After an exclusion diet, challenge testing (in the first 3 hours after milk ingestion) may fail to produce immediate hypersensitivity reactions (10) but manifestations may develop later. This reaction usually is IgE-dependent (rash, vomiting, etc.). In patients included in this study, 60 % of positive reactions were of this kind. Whether these reactions are indeed late or whether they are a different type of immediate reaction is a matter of debate (11). In the present study, this type of reaction appeared in 21 % of the children included.
CONCLUSIONS
Challenge testing for the diagnosis of hypersensitivity to cow's milk proteins produced immediate reactions in 92 % of patients. Ten percent of these reactions manifested as anaphylaxis and required both resuscitation equipment and personnel trained in treating allergic reactions in patients admitted to day clinics.
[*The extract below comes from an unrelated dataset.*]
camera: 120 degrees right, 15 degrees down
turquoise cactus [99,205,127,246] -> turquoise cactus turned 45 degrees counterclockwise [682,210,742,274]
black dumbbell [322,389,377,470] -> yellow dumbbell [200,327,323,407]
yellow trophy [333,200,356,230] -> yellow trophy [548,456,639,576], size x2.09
Although not completely risk-free, diagnostic challenge tests are safe when performed under the conditions described. Challenge testing provoked no anaphylactic reactions in children who had followed a diet free of cow's milk proteins for 6 months and who had a negative skin prick test and negative IgE.
In these circumstances the challenge test may be performed in an out-patient clinic although the patient must be followed-up for the first 15 days after the reintroduction of milk into the diet. In a significant number of patients (21 %), reactions may appear a few days after cessation of exclusion diet.